Other Western approaches

The Ketchum project was not the only ‘propaganda tool’ employed by the Kremlin at this time. Russia Today (later rebranded RT) was set up at the end of 2005 as a 24-hour satellite television station, aiming to give a ‘Russian take’ on world events and to inform worldwide audiences about Russian politics and life. With a budget of $60 million in its first year, it employed Russians with first-class English and also foreign nationals as presenters, and looked as professional as many of its competitors in the global television market. Unlike rivals such as BBC World News, CNN or newcomers like France-24, however, it did not set out to be a dispassionate news source, covering stories on their merits. RT’s mission is to explain Russia to the world, so there is an emphasis on domestic political stories and little attempt to provide comprehensive coverage from other countries. The method used is much less crude than its Soviet precursors, which painted a black-and-white picture of a West riven by class struggle and poverty, contrasted with a Soviet Union free of problems. RT – understanding that viewers also have other sources of information – does not shrink from covering opposition activities and even criticism of Russian policies. It thereby manages to create an illusion of plurality in the Russian media which in fact belies the truth: RT is the exception in Russia’s television system, because it is aimed at a foreign audience. It showed its true colours and purpose during the 2008 war with Georgia, when all pretence at balance was dropped and Russia Today became a full-blooded propagandist for the Kremlin.

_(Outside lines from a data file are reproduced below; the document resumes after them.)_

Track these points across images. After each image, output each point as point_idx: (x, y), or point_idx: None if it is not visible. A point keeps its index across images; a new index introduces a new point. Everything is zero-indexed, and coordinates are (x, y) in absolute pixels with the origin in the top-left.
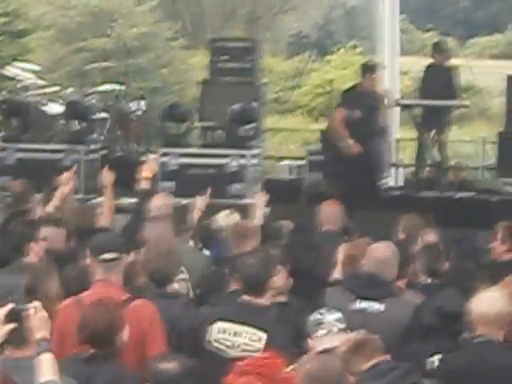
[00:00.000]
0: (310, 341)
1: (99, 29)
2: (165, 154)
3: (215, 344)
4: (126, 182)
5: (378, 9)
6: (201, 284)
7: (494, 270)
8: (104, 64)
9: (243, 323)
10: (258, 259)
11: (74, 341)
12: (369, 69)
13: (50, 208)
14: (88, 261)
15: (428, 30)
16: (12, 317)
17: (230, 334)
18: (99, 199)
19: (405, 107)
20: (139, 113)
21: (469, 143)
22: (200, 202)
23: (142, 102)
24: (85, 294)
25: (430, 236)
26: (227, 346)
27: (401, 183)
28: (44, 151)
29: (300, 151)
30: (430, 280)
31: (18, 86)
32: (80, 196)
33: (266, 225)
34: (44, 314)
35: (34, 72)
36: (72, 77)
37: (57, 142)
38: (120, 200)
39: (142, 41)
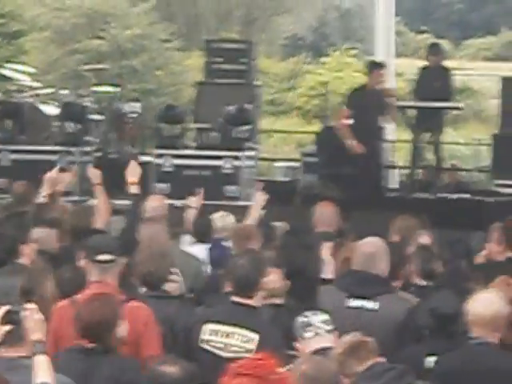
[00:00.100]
0: (297, 343)
1: (94, 30)
2: (160, 156)
3: (207, 346)
4: (120, 183)
5: (372, 11)
6: (194, 286)
7: (489, 270)
8: (99, 66)
9: (234, 324)
10: (249, 260)
11: (69, 342)
12: (375, 65)
13: (42, 198)
14: (83, 262)
15: (422, 32)
16: (8, 318)
17: (221, 336)
18: (94, 201)
19: (399, 109)
20: (134, 115)
21: (463, 145)
22: (194, 203)
23: (137, 104)
24: (80, 295)
25: (424, 238)
26: (219, 348)
27: (395, 185)
28: (39, 152)
29: (295, 153)
30: (424, 282)
31: (13, 87)
32: (75, 198)
33: (259, 226)
34: (39, 315)
35: (29, 74)
36: (67, 78)
37: (52, 143)
38: (115, 202)
39: (137, 42)
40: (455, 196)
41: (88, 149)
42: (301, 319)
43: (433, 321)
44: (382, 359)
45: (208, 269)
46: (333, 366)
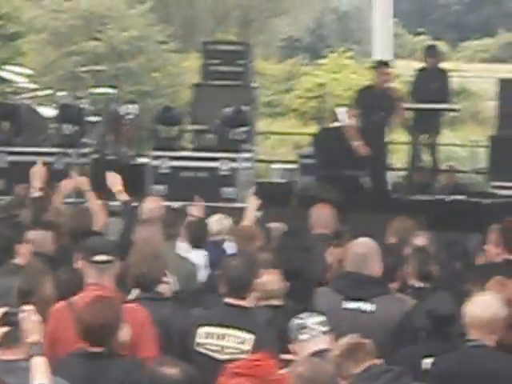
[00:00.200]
0: (292, 345)
1: (91, 32)
2: (157, 158)
3: (203, 349)
4: None
5: (370, 13)
6: (186, 288)
7: (486, 272)
8: (96, 67)
9: (227, 326)
10: (242, 261)
11: (66, 344)
12: (381, 64)
13: (36, 193)
14: (80, 263)
15: (419, 34)
16: (5, 320)
17: (215, 338)
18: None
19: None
20: (131, 116)
21: (460, 147)
22: (196, 211)
23: (134, 106)
24: (77, 297)
25: (420, 239)
26: (214, 351)
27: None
28: (36, 154)
29: (292, 155)
30: (421, 283)
31: (10, 89)
32: (72, 200)
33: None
34: (37, 317)
35: (26, 76)
36: (64, 80)
37: (49, 145)
38: (112, 203)
39: (134, 44)
40: (452, 198)
41: (85, 151)
42: (296, 321)
43: (429, 322)
44: (379, 361)
45: (205, 272)
46: (329, 367)
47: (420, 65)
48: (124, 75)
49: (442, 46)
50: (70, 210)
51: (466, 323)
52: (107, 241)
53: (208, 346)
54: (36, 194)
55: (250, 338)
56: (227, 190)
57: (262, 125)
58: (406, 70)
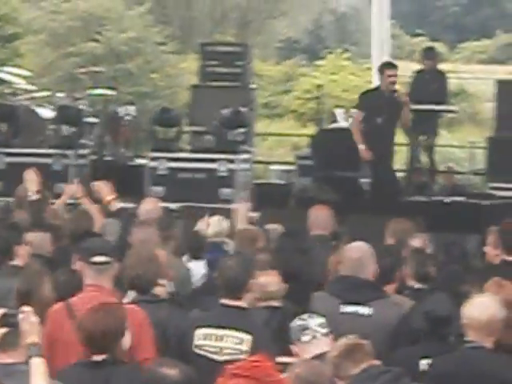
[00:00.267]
0: (294, 347)
1: (89, 33)
2: (155, 159)
3: (201, 351)
4: (115, 186)
5: (368, 14)
6: (179, 291)
7: (484, 273)
8: (94, 68)
9: (225, 327)
10: (237, 261)
11: (63, 345)
12: (386, 65)
13: (33, 196)
14: (78, 265)
15: (418, 35)
16: (4, 321)
17: (213, 340)
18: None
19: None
20: (129, 118)
21: (458, 148)
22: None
23: (132, 107)
24: (75, 298)
25: (416, 241)
26: (212, 352)
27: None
28: (34, 156)
29: (290, 156)
30: (419, 285)
31: (8, 90)
32: (69, 201)
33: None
34: (35, 318)
35: (24, 77)
36: (62, 81)
37: (47, 146)
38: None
39: (132, 45)
40: (450, 199)
41: (83, 152)
42: (298, 322)
43: (427, 323)
44: (377, 362)
45: (202, 278)
46: (327, 369)
47: (418, 66)
48: (122, 76)
49: (440, 47)
50: (70, 212)
51: (464, 324)
52: (105, 242)
53: (206, 348)
54: (34, 196)
55: (247, 338)
56: (225, 192)
57: (260, 126)
58: (404, 71)
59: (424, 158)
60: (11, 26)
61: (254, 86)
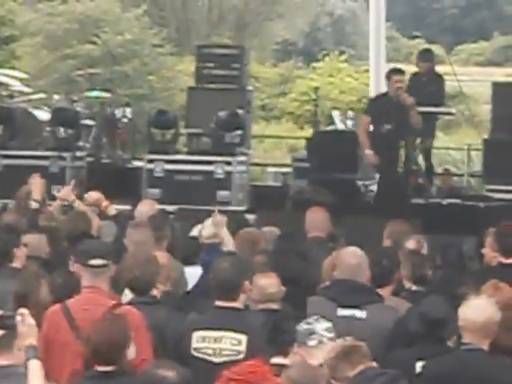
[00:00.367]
0: (300, 350)
1: (86, 36)
2: (151, 161)
3: (199, 354)
4: (111, 188)
5: (365, 17)
6: (173, 291)
7: (481, 275)
8: (90, 71)
9: (221, 329)
10: (231, 263)
11: (59, 346)
12: (393, 71)
13: (34, 204)
14: (75, 267)
15: (414, 38)
16: (0, 323)
17: (209, 342)
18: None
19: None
20: (125, 120)
21: (455, 150)
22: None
23: (128, 109)
24: (72, 300)
25: (411, 242)
26: (209, 354)
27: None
28: (31, 158)
29: (287, 158)
30: (416, 287)
31: (5, 93)
32: (66, 203)
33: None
34: (31, 321)
35: (20, 79)
36: (59, 83)
37: (44, 148)
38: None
39: (129, 48)
40: (447, 201)
41: (80, 154)
42: (304, 326)
43: (422, 326)
44: (374, 364)
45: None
46: (320, 371)
47: (415, 68)
48: (119, 79)
49: (437, 49)
50: (67, 214)
51: (460, 327)
52: (102, 244)
53: (204, 350)
54: (34, 205)
55: (244, 338)
56: (222, 194)
57: (256, 128)
58: None
59: (421, 161)
60: (8, 29)
61: (250, 88)
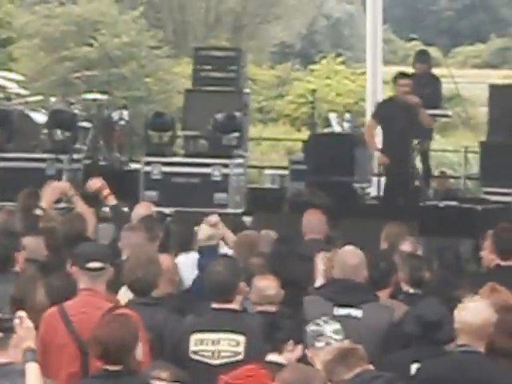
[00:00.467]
0: (308, 351)
1: (83, 38)
2: (148, 163)
3: (197, 357)
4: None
5: (362, 19)
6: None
7: (478, 278)
8: (88, 73)
9: (220, 330)
10: (225, 265)
11: (56, 349)
12: (400, 76)
13: (38, 211)
14: (72, 270)
15: (411, 40)
16: None
17: (207, 344)
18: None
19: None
20: (122, 122)
21: (452, 152)
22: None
23: (125, 112)
24: (69, 302)
25: (407, 245)
26: (208, 357)
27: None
28: (28, 160)
29: (283, 160)
30: (413, 289)
31: (1, 95)
32: (63, 205)
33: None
34: (29, 323)
35: (17, 81)
36: (56, 86)
37: (41, 151)
38: (103, 209)
39: (126, 50)
40: (444, 203)
41: (77, 156)
42: (313, 328)
43: (418, 328)
44: (370, 367)
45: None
46: (314, 374)
47: (412, 71)
48: (116, 81)
49: (433, 51)
50: (63, 216)
51: (456, 329)
52: (100, 247)
53: (203, 353)
54: (38, 211)
55: (243, 339)
56: (219, 196)
57: (253, 131)
58: None
59: (418, 163)
60: (5, 31)
61: (247, 90)
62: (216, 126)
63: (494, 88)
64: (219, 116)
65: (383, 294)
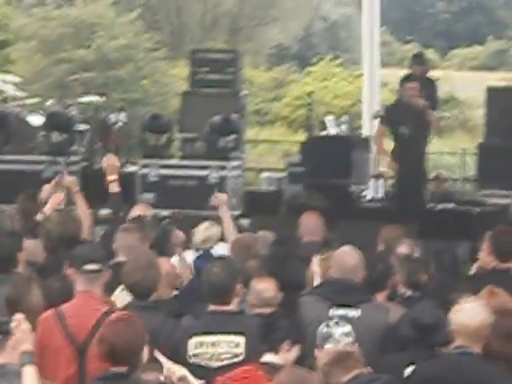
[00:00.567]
0: (317, 353)
1: (80, 40)
2: (145, 166)
3: (196, 360)
4: (105, 193)
5: (358, 21)
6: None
7: (475, 280)
8: (85, 75)
9: (217, 332)
10: (222, 267)
11: (53, 351)
12: (405, 79)
13: (39, 216)
14: (69, 272)
15: (408, 42)
16: None
17: (207, 347)
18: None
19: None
20: (119, 124)
21: (449, 154)
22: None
23: (122, 114)
24: (65, 305)
25: (404, 247)
26: (208, 359)
27: (381, 195)
28: (25, 163)
29: (280, 163)
30: (410, 292)
31: None
32: (60, 207)
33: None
34: (27, 326)
35: (14, 84)
36: (53, 88)
37: (37, 153)
38: (100, 211)
39: (123, 52)
40: (441, 206)
41: (74, 159)
42: (324, 329)
43: (413, 331)
44: (367, 369)
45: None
46: (310, 377)
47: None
48: (113, 83)
49: (430, 54)
50: (58, 217)
51: (452, 331)
52: (97, 249)
53: (202, 356)
54: (39, 216)
55: (242, 340)
56: None
57: (250, 133)
58: (394, 78)
59: None
60: (2, 33)
61: (244, 92)
62: (213, 128)
63: (491, 90)
64: (216, 118)
65: (380, 297)
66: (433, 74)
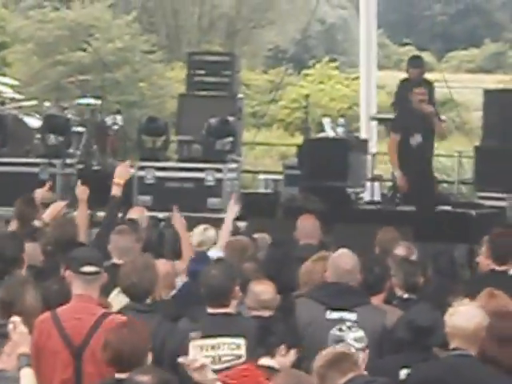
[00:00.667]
0: None
1: (77, 43)
2: (142, 168)
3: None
4: (102, 196)
5: (355, 24)
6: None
7: (473, 283)
8: (81, 78)
9: (218, 335)
10: (220, 270)
11: (49, 354)
12: (414, 84)
13: (37, 223)
14: (66, 274)
15: (405, 45)
16: None
17: (207, 350)
18: (74, 213)
19: (381, 121)
20: (116, 127)
21: (446, 157)
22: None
23: (119, 116)
24: (62, 308)
25: (401, 249)
26: (210, 362)
27: (378, 197)
28: (21, 165)
29: (277, 165)
30: (407, 294)
31: None
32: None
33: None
34: (23, 329)
35: (11, 86)
36: (49, 90)
37: (34, 155)
38: (97, 214)
39: (120, 54)
40: (439, 208)
41: (70, 161)
42: (336, 333)
43: (409, 333)
44: (363, 372)
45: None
46: (307, 379)
47: (405, 75)
48: (110, 85)
49: (427, 56)
50: (54, 220)
51: (448, 333)
52: (94, 252)
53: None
54: (37, 223)
55: (242, 342)
56: (213, 201)
57: (247, 135)
58: (391, 81)
59: None
60: None
61: (241, 95)
62: (209, 130)
63: (488, 93)
64: (213, 121)
65: (377, 299)
66: (429, 76)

The station was founded by a state-owned news agency, RIA Novosti, which grew out of the Soviet-era Novosti Press Agency (APN) and like it combines two separate roles: firstly, it is a news-gathering organisation which provides news reports primarily to foreign audiences (APN’s network of foreign correspondents also included a large number of undercover KGB spies); secondly, its foreign bureaus serve as hubs for the propagation of Russian government information. The latter function overlapped greatly with the role Ketchum and GPlus were expected to play, and this led to a certain amount of friction. I got the impression that RIA Novosti was none too happy about its role as official Kremlin propagandist being usurped by foreigners. Occasionally GPlus, for example, would be asked to set up a press briefing with the Russian envoy to Brussels, Yevgeny Chizhov, only to find that the ambassador was already working with RIA Novosti on the same project – except that RIA, with its enormous resources, was doing it in style, with a video link to Moscow.